Professor of Neurology, Physiology & Neuroscience, Director, Center for Integrative Connectomics, USC Mark and Marry Stevens Neuroimaging & Informatics Institute, Keck School of Medicine, USC
Biography
Dr. Hong-Wei Dong M.D., Ph.D., graduated from medical school in China then received both doctoral and postdoctoral training as a neuroanatomist in Larry Swanson's laboratory at the University of Southern California (USC). He was a founding scientist of the Allen Institute for Brain Sciences in 2004, where he made seminal contributions to the brain-wide gene expression mapping project-the Allen Brain Atlas project (ABA). Dr. Dong constructed the flagship Allen Reference Atlas (Dong, Wiley, 2008)-a standard mouse brain atlas that was used as the backbone of the ABA informatics and gene mapping project. Dr.
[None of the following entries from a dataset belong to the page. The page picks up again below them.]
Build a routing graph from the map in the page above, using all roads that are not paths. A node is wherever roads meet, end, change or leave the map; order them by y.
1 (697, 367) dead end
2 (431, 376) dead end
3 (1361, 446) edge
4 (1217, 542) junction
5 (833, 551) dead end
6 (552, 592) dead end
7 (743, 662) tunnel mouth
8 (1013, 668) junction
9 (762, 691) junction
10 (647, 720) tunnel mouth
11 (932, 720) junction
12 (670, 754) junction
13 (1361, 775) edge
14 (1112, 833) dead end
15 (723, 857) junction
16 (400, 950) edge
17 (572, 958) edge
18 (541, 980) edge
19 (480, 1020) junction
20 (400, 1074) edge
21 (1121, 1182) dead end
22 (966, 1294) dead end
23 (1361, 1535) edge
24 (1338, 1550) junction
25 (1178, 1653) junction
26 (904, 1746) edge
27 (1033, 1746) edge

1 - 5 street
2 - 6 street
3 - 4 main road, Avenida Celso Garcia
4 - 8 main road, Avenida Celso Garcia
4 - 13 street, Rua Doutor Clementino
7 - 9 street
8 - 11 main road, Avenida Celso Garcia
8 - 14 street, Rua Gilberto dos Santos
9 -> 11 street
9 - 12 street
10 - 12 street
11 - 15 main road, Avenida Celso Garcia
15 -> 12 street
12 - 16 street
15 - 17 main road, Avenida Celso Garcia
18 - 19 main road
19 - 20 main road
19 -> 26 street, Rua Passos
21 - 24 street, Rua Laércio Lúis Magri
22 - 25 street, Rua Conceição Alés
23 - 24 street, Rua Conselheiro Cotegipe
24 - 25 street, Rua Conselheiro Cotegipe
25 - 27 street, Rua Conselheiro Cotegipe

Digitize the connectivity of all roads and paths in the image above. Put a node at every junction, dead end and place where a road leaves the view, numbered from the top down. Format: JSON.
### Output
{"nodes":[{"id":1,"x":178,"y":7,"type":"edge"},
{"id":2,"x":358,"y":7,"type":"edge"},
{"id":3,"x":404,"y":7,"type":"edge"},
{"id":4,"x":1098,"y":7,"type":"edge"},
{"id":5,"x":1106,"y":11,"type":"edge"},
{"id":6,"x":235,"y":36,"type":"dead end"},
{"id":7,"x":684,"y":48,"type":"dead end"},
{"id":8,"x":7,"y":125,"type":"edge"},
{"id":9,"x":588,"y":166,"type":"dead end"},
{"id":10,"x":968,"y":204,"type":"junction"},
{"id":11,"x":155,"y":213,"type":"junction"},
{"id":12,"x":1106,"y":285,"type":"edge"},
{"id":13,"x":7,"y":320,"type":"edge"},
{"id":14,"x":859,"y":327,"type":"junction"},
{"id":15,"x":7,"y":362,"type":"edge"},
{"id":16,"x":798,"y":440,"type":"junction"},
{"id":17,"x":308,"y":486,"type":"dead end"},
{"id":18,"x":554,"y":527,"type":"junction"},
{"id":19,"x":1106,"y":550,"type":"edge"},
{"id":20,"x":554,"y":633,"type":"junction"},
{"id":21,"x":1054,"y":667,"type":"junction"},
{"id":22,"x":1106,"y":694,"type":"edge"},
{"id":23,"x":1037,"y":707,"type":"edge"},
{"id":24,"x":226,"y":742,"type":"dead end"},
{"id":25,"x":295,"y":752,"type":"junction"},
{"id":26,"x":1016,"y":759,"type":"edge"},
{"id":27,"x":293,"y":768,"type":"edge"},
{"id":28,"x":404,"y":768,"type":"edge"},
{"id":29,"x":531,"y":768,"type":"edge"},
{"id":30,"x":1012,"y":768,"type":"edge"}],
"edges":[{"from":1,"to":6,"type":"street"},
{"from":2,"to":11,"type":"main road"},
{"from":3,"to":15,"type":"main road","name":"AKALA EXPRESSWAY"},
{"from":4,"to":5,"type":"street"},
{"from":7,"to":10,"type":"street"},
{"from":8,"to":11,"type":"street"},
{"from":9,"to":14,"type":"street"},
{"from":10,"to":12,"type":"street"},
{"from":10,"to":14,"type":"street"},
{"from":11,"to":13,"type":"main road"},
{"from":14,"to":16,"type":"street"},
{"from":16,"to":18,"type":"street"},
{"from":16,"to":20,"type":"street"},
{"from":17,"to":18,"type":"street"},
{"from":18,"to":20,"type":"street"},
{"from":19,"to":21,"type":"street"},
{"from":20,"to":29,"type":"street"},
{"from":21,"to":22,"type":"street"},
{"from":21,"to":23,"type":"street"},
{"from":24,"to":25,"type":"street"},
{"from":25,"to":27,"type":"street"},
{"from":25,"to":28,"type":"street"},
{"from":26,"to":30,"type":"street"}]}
Dong joined UCLA as Assistant Professor in 2006 and established The Mouse Connectome Project (MCP, www.MouseConnectome.org), a pioneering large-scale brain mapping project with the aim of creating a three-dimensional, Google Earth-like, digital Connectome atlas of the C57BL/6J mouse brain. To date, the MCP is an essential open resource for the broader neuroscientific community accessed by investigators worldwide. In 2013, Dr. Dong transitioned to USC and currently is Professor of Neurology, Physiology & Neuroscience as the founder and Director of the USC Center for Integrative Connectomics (CIC, http://cic.ini.usc.edu/) - comprised of neuroanatomists, computer scientists, and web programmers with cross-functional skillsets to facilitate the CIC's unique, interdisciplinary approach to computational neuroanatomy. He serves as an ad hoc reviewer for many neuroscience journals, including Cell, Nature Neuroscience, Nature Methods, Nature Communications, Neuron, Journal of Comparative Neurology, etc. He currently leads and participates in multiple NIH-funded projects within the BRAIN Initiative Cell Census Network (BICCN), focused on anatomical characterization of neuronal cell types of the complete mouse brain. Dr. Dong intends to construct the whole brain wiring diagram in order to understand structural and functional organizational principles of the mammalian brain.